Although the idea is feasible, I do not know if it will be helpful. If we were to categorize on basis of paid editors, we'd have, 1) undisclosed paid editors unaware of policies (who might or might not respond) 2) disclosed paid editors (professionals who probably will) 3) undisclosed paid editors who are aware of policies (and are purposefully evading)

The clear-cut problem is the very first statement that you mentioned. When you throw the question at a subset, how do you know if your subset is accurate enough, also if you do have a target subset, what are you going to compare the result against?
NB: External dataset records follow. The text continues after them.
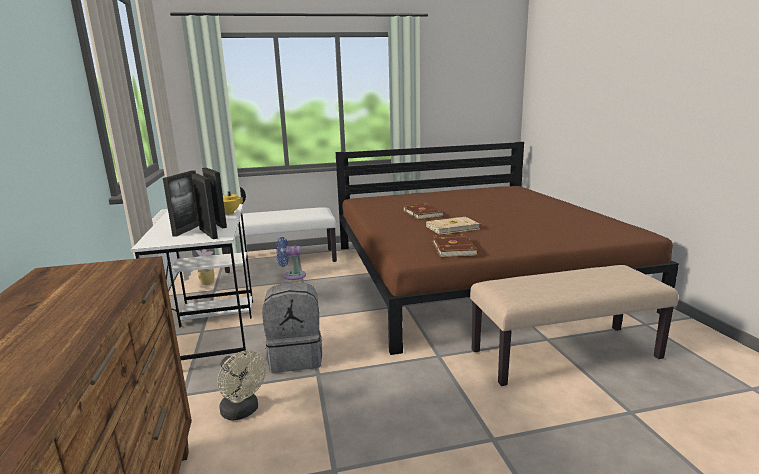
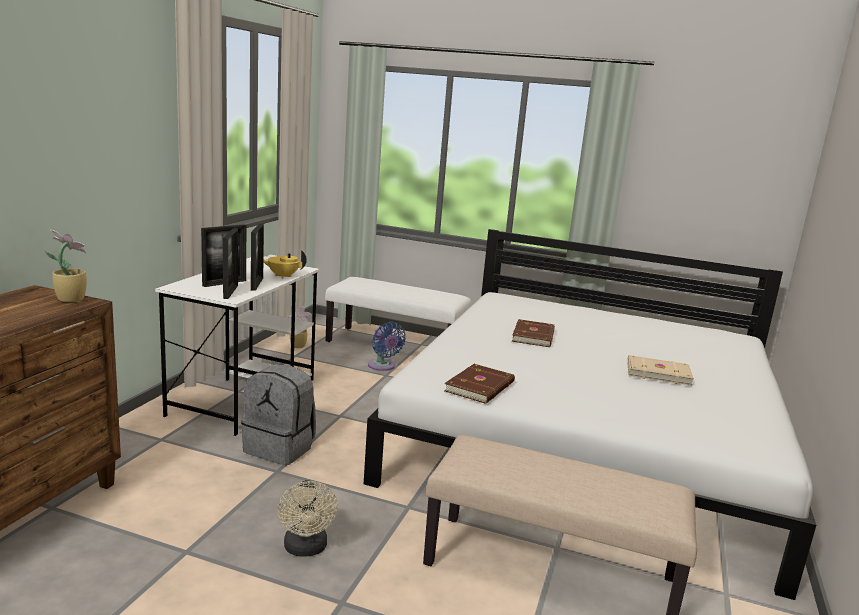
camera: 30 degrees right, 0 degrees up
(112, 266) = (70, 299): none -> potted plant
(243, 412) = (183, 473): beige fan -> beige fan (306, 549)
(292, 276) = (382, 366): blue fan -> blue fan turned 150 degrees counterclockwise
(451, 227) = (531, 363): beige book -> beige book (657, 373)
(473, 274) = (588, 439): brown bed -> white bed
srishakatux added a comment.EditedApr 20 2017, 12:33 AM

@leila I'm in the process of selecting tasks from the community wishlist for the Wikimedia-Hackathon-2017 I'm wondering if you've some ideas for questions that @Ankit-Maity has raised? If any feasible/ helpful ideas come out of this discussion, we could turn them into research projects and address to participants during the hackathon, and we perhaps get some prototypes in return :)

leila added a comment.Apr 20 2017, 2:50 PM

@srishakatux to be super clear: I'm not the proposer of this task and not its owner. My comments on this task should not be considered as blockers for others to do something with it. :) At this time, I don't see a way for development to be done on this task given that there are still conversations about what should be asked, where it should be asked, and how we will measure its impact if a change is implemented.
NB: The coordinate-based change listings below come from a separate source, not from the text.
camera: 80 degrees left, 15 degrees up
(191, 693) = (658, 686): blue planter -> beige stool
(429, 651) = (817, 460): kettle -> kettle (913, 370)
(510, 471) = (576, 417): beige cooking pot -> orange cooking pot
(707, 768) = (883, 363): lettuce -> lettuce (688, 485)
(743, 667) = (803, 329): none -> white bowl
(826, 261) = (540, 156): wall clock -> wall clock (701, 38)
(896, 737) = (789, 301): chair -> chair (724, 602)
@Ankit-Maity: Re your comments in T157848#3060021

  • I suggested a cheap solution for us to get a sense of whether people interact with questions along this line at all. Depending on the question we ask, we should expect some level of interaction to be a minimum required to make this effort meaningful. For example, suppose we ask the users: In the past year, have you edited Wikipedia to promote content for a company while you were paid by the company to do so? (the exact question should be carefully designed). If we show this question to 20K logged in users and we get 100 responses, I'd say this way of data collection will most likely not work.
  • Now suppose people interact with the question (with Yes/No responses), the question becomes what you raised above, that is: how do we make sure we are showing the question to the right people. Basically, I hypothesize that paid editing is a rare event and we need to carefully think about the way we sample to get some signal out of the data (for example, if we know paid editing is more prevalent in certain article topics, we can sample more from those topics.
  • The last point you raised is also important: what are we going to compare it against? This is likely easiest for those who intentionally hide this information from their profiles (which is less interesting for this task). For that specific set, maybe we can compile a list of editors identified to be at very high risk for doing paid editing, ask them the question(s), and see if they disclose? We can then consider our assessment of very-high-risk as the ground truth or we can wait to see if there will be cases against them in the future, in which case we can have ground truth in the future.

btw, this topic is not my favorite topic. I'd much rather focus on improving the positive aspects and helping them become more magnified than playing a cat-and-mouse game. ;) but I understand that this is an important problem.